A related question is this: were there personnel at the base who were suspicious of the Saudi pilot but kept their suspicions to themselves? It’s certainly not an unthinkable question, because we know now of several cases in which colleagues of a terrorist saw something but said nothing.
Major Hasan’s fellow officers, both at Walter Reed Army Medical Center and at Fort hood, saw plenty that disturbed them, but they never said anything to superior officers. Hasan’s business card identified him as “So A”—Soldier of Allah. He gave a PowerPoint presentation to colleagues justifying jihad against enemies of Islam. And he praised the jihad murder of two soldiers at a recruitment center in Little Rock.

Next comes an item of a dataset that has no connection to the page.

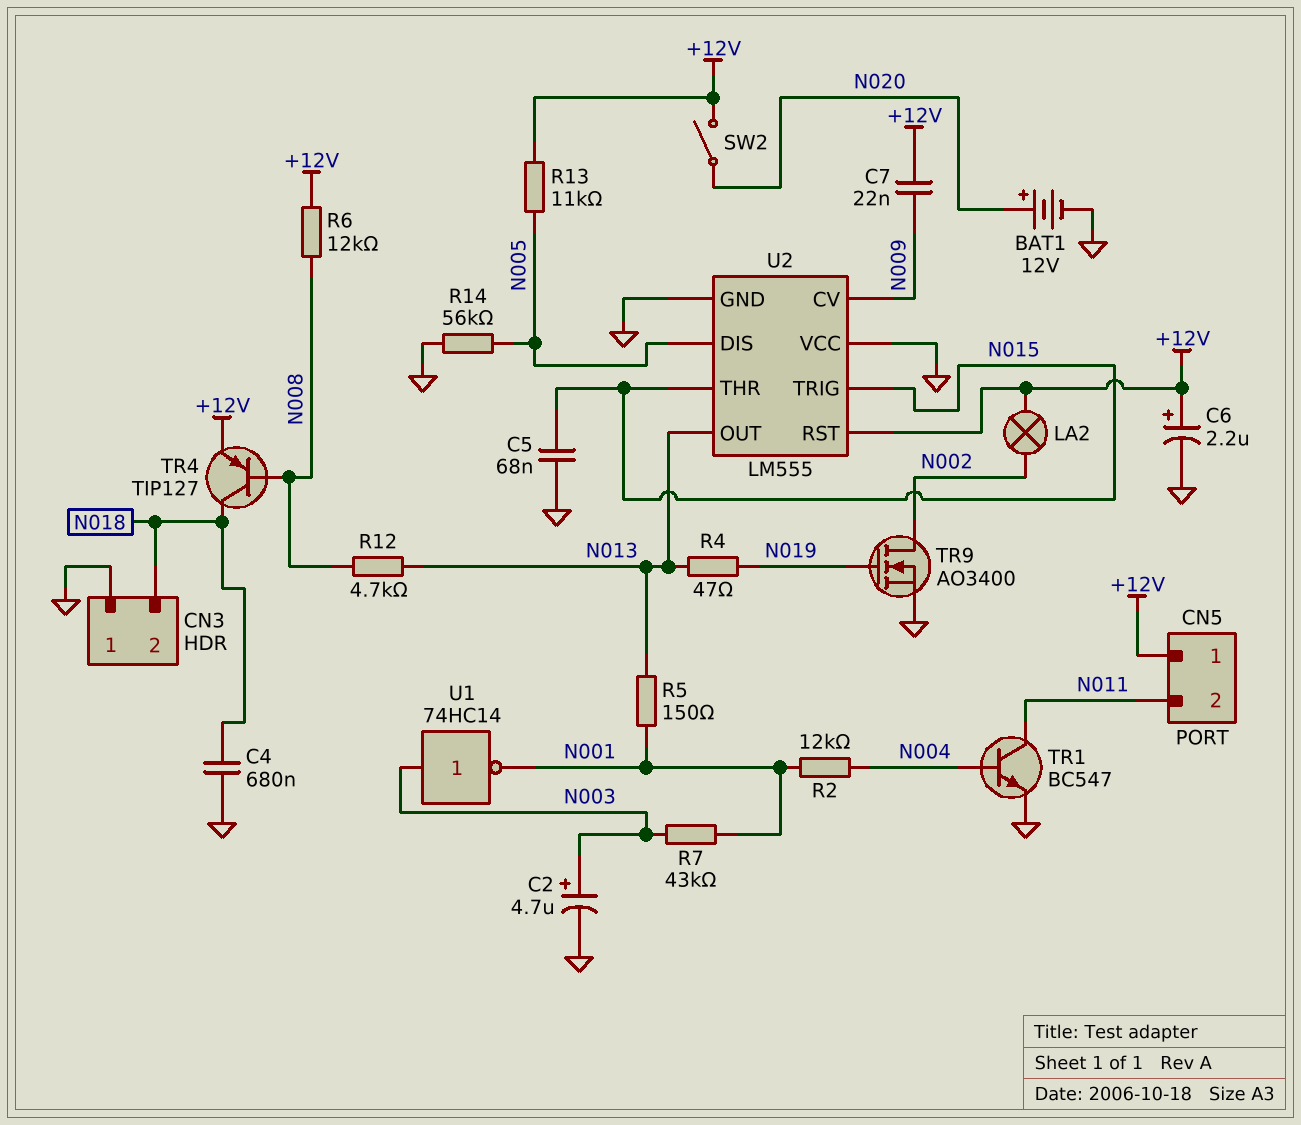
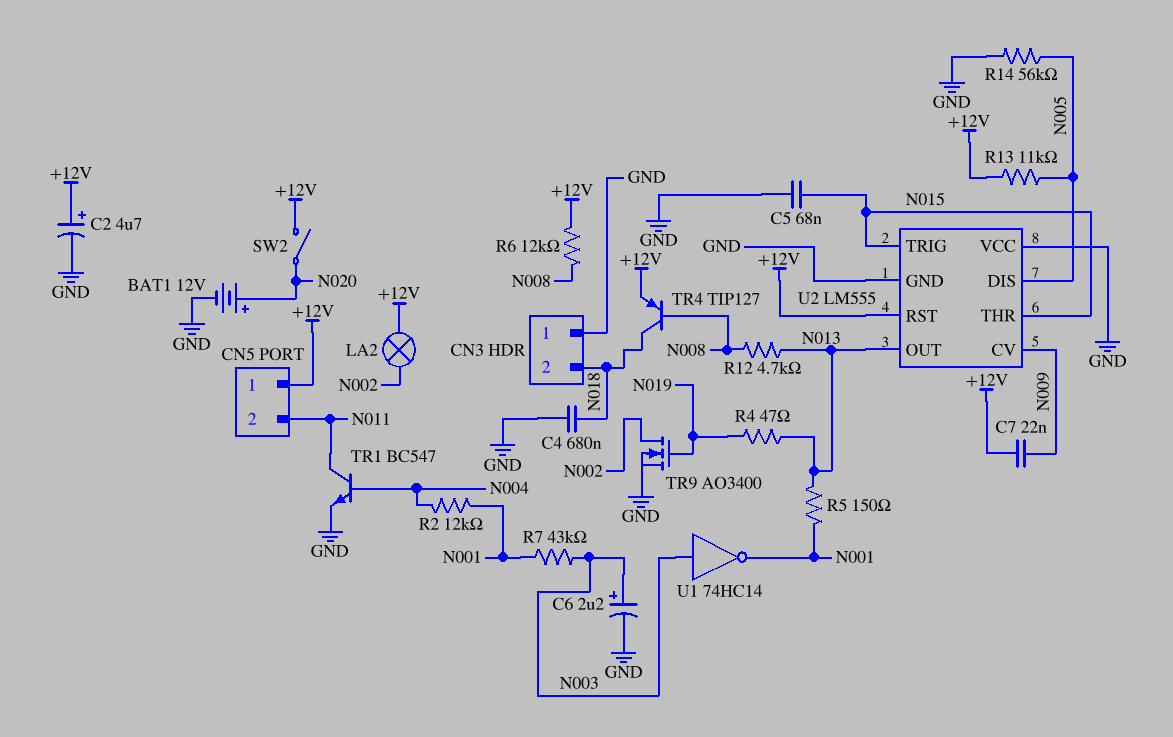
C2: 4.7uF (plus N003, minus GND) -> 4.7uF (plus +12V, minus GND)
C6: 2.2uF (plus +12V, minus GND) -> 2.2uF (plus N003, minus GND)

One of his colleagues later described him as “a ticking time bomb.”
So why didn’t they do something? Well, for the usual reasons: nobody wanted to be accused of “Islamophobia” or racism, and possibly suffer demotion or dismissal in an Army which by 2010 had already become thoroughly soaked in the doctrines of political correctness. As the Associated Press put it, “a fear of appearing discriminatory against a Muslim student kept officers from filing a written complaint.”